Source texts of formatted documents
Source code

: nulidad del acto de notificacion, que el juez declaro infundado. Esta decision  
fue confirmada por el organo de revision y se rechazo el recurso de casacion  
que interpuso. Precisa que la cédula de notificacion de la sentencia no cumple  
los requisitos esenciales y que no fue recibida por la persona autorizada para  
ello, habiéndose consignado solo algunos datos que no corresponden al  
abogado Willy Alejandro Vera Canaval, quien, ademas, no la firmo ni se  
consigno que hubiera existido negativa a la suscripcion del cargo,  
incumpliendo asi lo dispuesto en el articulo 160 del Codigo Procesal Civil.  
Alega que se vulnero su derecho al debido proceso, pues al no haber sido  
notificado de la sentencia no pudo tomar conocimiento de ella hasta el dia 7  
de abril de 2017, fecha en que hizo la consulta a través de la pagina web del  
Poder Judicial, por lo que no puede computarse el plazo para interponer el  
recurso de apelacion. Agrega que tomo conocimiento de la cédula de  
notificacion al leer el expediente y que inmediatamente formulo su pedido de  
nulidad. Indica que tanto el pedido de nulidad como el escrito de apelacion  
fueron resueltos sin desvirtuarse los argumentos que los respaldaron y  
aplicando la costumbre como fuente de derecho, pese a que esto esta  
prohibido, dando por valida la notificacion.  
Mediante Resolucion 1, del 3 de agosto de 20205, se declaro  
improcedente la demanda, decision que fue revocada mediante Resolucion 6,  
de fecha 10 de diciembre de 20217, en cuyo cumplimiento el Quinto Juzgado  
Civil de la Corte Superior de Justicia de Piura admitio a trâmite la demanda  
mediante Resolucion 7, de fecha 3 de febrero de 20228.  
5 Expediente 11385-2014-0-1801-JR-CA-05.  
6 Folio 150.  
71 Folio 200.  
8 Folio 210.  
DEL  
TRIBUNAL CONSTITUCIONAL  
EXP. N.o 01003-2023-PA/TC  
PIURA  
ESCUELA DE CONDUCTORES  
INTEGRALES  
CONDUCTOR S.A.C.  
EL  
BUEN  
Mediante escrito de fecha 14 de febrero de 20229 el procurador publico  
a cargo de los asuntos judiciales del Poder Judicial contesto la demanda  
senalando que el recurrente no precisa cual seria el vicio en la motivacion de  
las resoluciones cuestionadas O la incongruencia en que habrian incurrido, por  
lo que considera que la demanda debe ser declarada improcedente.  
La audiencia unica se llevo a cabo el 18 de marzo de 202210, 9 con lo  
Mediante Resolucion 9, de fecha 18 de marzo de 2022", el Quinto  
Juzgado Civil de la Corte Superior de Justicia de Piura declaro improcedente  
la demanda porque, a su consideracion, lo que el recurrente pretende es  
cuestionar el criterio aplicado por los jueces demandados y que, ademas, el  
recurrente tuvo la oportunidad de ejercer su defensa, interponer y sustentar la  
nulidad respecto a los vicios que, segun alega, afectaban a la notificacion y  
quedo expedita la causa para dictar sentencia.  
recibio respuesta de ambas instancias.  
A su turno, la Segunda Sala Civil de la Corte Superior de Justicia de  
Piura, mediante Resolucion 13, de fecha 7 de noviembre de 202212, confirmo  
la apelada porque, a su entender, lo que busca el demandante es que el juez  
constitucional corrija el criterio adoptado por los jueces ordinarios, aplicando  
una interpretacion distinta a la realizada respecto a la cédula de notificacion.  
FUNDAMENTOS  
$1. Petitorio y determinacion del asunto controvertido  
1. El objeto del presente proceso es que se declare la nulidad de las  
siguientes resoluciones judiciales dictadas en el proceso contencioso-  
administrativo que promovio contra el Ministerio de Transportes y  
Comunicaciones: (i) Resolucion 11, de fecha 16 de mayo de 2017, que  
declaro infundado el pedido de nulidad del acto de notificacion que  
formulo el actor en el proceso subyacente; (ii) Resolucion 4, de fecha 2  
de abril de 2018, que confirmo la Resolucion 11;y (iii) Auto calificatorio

§ Required action
For each line in the records that contains the word "jueces", make a copy.

§ Response box
cuestionar el criterio aplicado por los jueces demandados y que, ademas, el  
constitucional corrija el criterio adoptado por los jueces ordinarios, aplicando  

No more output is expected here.